Cut middle of reads #53

Open shimbalama opened 5 years ago

shimbalama commented 5 years ago

Hi - I'd like to use clipoverlap on really bad somatic WGS FFPE data. A lot of my reads overlap completely and nearly all have some overlap. Many have insert size <100bp. (I didn't design the experiment...)

The way I understand it - if I have 2 reads of 100bp each that overlap by 80bp (insert size 120bp) then clipoverlap will give me 1 read of 20bp and 1 of 100bp. Is that right? What I need is 2 reads of 60bp as output. So trim both reads in the middle of the overlap. is that something you would be interested in doing? Just thought I'd check before re-inventing the wheel.

Regards,Liam

mktrost commented 5 years ago

Your understanding of how ClipOverlap works is correct. I do not have time at this moment to make that change. I would be able to offer advice and assist someone with the changes via feedback/answering questions. If I am understanding your request correctly, it shouldn't be too difficult of an update for someone familiar with C++. I'd hate for you to reinvent the wheel when I don't think it would actually be too difficult to update ClipOverlap. I designed ClipOverlap with the intent that someone may want to use different Clipping Logic.

Is updating C++ something you think you could do? I'm including all my basic thoughts below in case you or someone else is able to make these updates to ClipOverlap. Let me know what you think. Otherwise, maybe in the next few weeks I can throw a rough something together. It wouldn't be as thoroughly tested or as clean as I like. I would probably leave some testing up to you too.

I believe all the logic in ClipOverlap itself could remain the same, and it is only the actually clipping logic that needs to be modified.
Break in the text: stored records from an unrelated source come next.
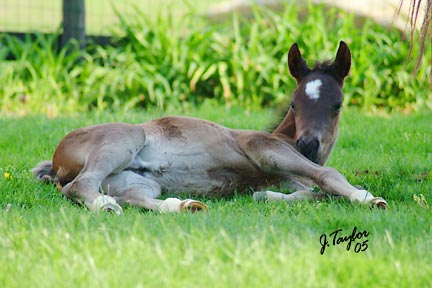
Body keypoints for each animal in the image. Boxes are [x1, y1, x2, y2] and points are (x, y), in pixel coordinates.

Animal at [32, 42, 386, 214]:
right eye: (294, 104)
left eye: (337, 105)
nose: (308, 145)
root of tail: (57, 161)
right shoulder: (264, 148)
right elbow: (328, 178)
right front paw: (367, 198)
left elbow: (311, 193)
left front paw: (266, 196)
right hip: (123, 140)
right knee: (79, 186)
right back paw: (105, 205)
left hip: (134, 181)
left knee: (134, 198)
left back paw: (185, 206)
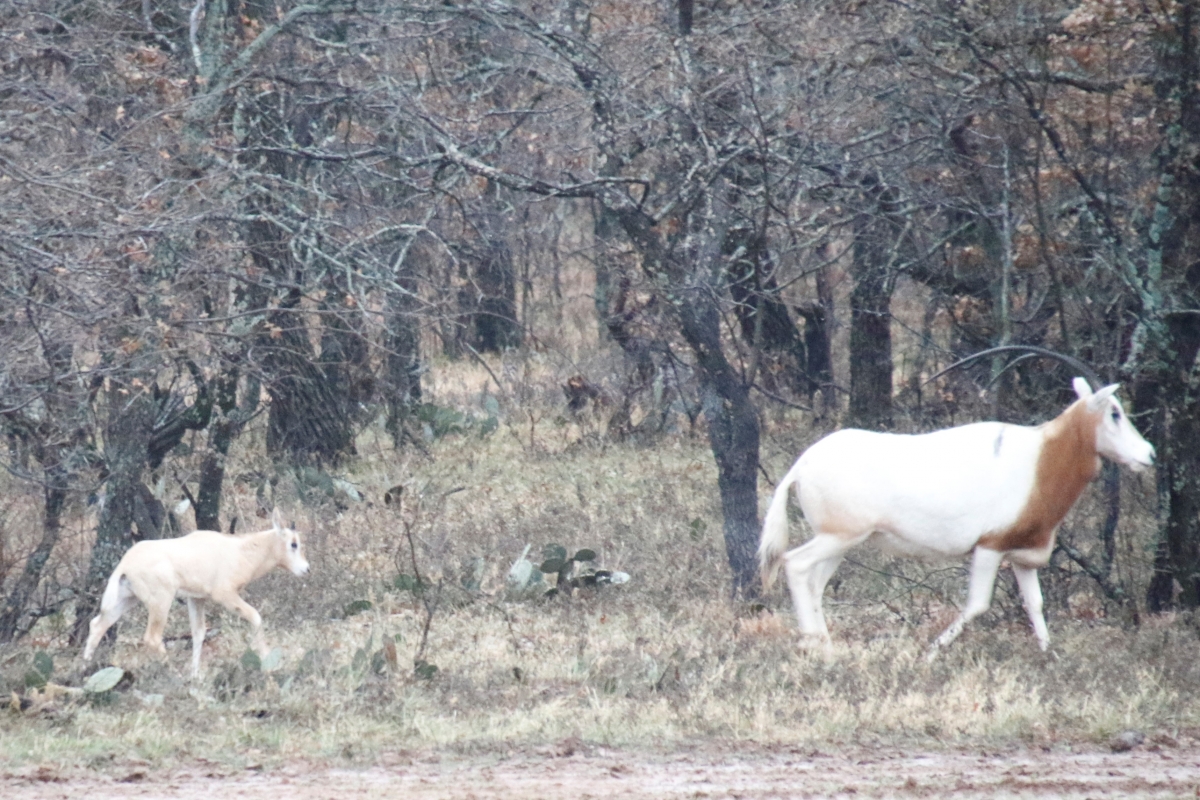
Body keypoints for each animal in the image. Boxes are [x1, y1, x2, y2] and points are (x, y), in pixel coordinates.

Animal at [82, 513, 309, 676]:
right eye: (293, 543)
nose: (306, 569)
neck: (239, 549)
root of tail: (125, 563)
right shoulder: (225, 595)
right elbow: (255, 617)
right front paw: (269, 662)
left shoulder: (196, 598)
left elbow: (198, 633)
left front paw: (196, 675)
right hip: (161, 602)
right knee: (152, 638)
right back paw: (173, 672)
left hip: (127, 599)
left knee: (97, 625)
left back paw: (84, 669)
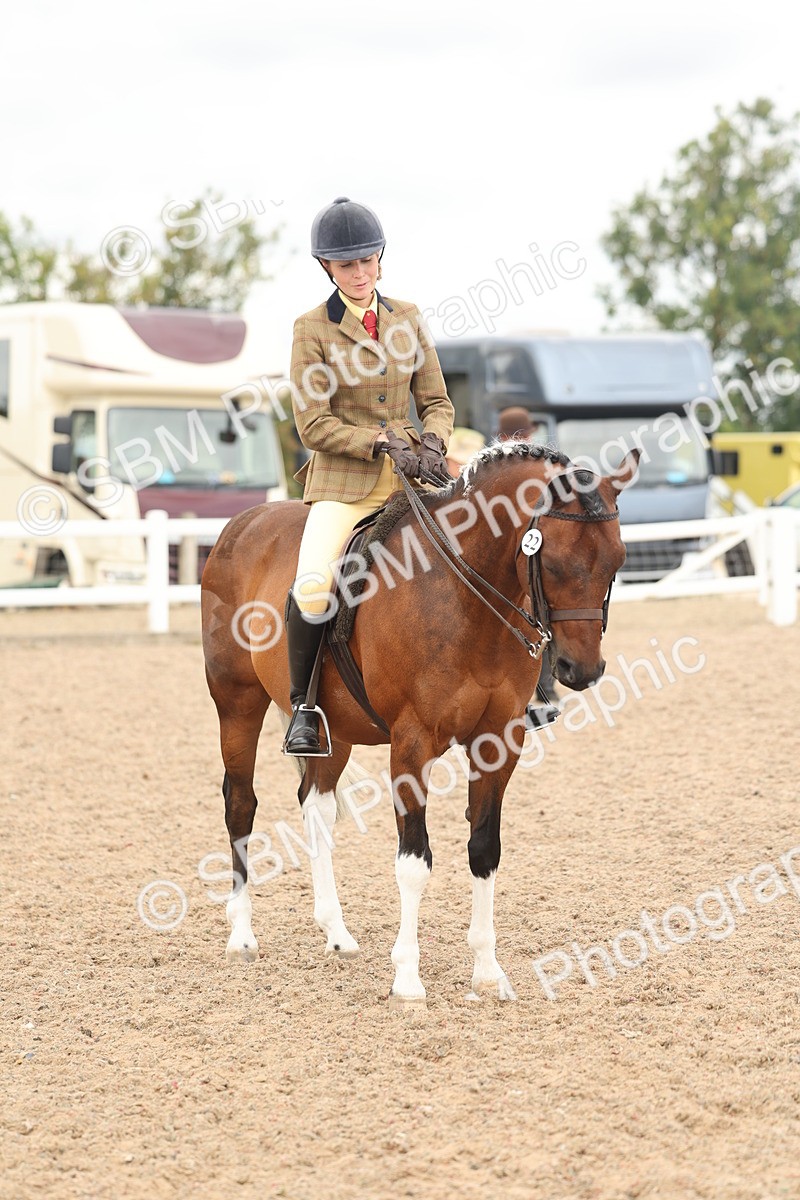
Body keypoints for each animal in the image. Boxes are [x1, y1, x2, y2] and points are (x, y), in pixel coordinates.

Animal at [200, 441, 640, 1004]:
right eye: (554, 561)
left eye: (617, 559)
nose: (580, 671)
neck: (464, 595)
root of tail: (243, 522)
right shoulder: (411, 744)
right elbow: (414, 862)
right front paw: (408, 978)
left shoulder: (498, 742)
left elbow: (484, 850)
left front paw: (488, 971)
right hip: (237, 703)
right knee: (240, 805)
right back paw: (241, 935)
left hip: (333, 729)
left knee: (316, 807)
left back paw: (336, 933)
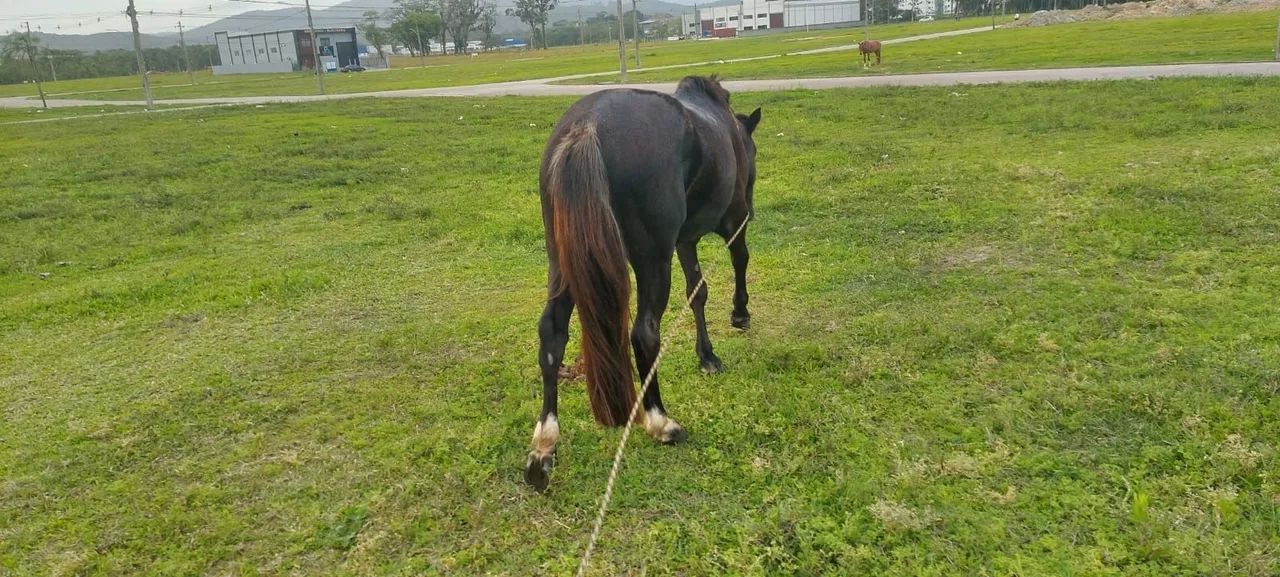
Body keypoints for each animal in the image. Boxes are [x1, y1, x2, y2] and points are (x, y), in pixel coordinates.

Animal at [524, 76, 762, 492]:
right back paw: (660, 421)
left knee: (552, 334)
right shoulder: (734, 222)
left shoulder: (685, 240)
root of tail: (586, 127)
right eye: (755, 152)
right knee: (645, 333)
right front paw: (740, 314)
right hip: (653, 260)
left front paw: (707, 356)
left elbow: (697, 293)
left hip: (563, 259)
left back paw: (544, 448)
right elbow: (739, 262)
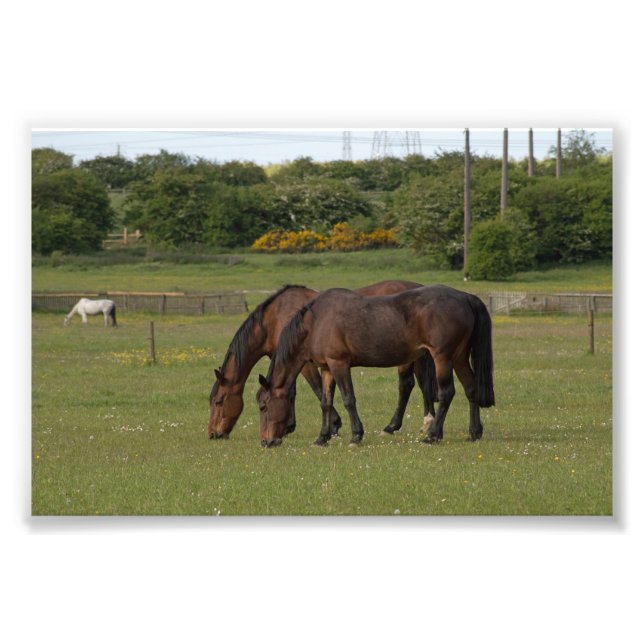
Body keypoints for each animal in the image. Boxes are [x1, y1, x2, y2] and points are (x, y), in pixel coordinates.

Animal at [207, 281, 437, 440]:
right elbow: (293, 392)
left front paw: (334, 425)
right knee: (423, 385)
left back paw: (392, 427)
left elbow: (317, 391)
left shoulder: (307, 364)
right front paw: (290, 426)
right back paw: (426, 423)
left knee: (405, 386)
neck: (276, 318)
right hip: (417, 356)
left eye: (218, 401)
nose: (213, 434)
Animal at [256, 285, 495, 448]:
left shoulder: (339, 364)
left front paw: (356, 435)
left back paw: (432, 435)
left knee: (447, 393)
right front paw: (322, 438)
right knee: (471, 389)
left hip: (443, 358)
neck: (316, 322)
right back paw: (474, 432)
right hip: (459, 357)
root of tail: (465, 297)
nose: (266, 442)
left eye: (263, 406)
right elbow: (325, 403)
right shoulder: (327, 369)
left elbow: (348, 399)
All of that logic should be contained in the Overlap Handler: OverlapClipLowerBaseQual.cpp (found in bamUtil/src: https://github.com/statgen/bamUtil/blob/master/src/OverlapClipLowerBaseQual.cpp).

There are 2 options 1: support either type of clipping (original clipOverlap or your new version); 2: support just your new method.

2) To support just your new method, you should be able to just modify OverlapClipLowerBaseQual to contain the clipping logic you want. Rather than figuring out which strand has lower quality, you would just calculate the clip positions you want based on the overlap and clip based on that.

1) To support your new method as well as the original ClipOverlap operation, it should just involve adding a new class OverlapSplitClip (or whatever you would want to call it). It would inherit from OverlapHandler, and be used instead of OverlapClipLowerBaseQual (those classes are both found in bamUtil/src). Then ClipOverlap.cpp would need to be updated to use a flag or something to tell it which overlap handling logic to use. I would make the current operation default and yours via a flag.

Let me know if you have any questions.

shimbalama commented 5 years ago

Thanks for your prompt and detailed response. I have no experience with C++, however, given its just one or two classes I might give it a go.

If you do have time yourself in the next few weeks I'm sure you're rough version would be better than mine and we'd be more than happy to test it (and give it a few decent citations).

Regards, Liam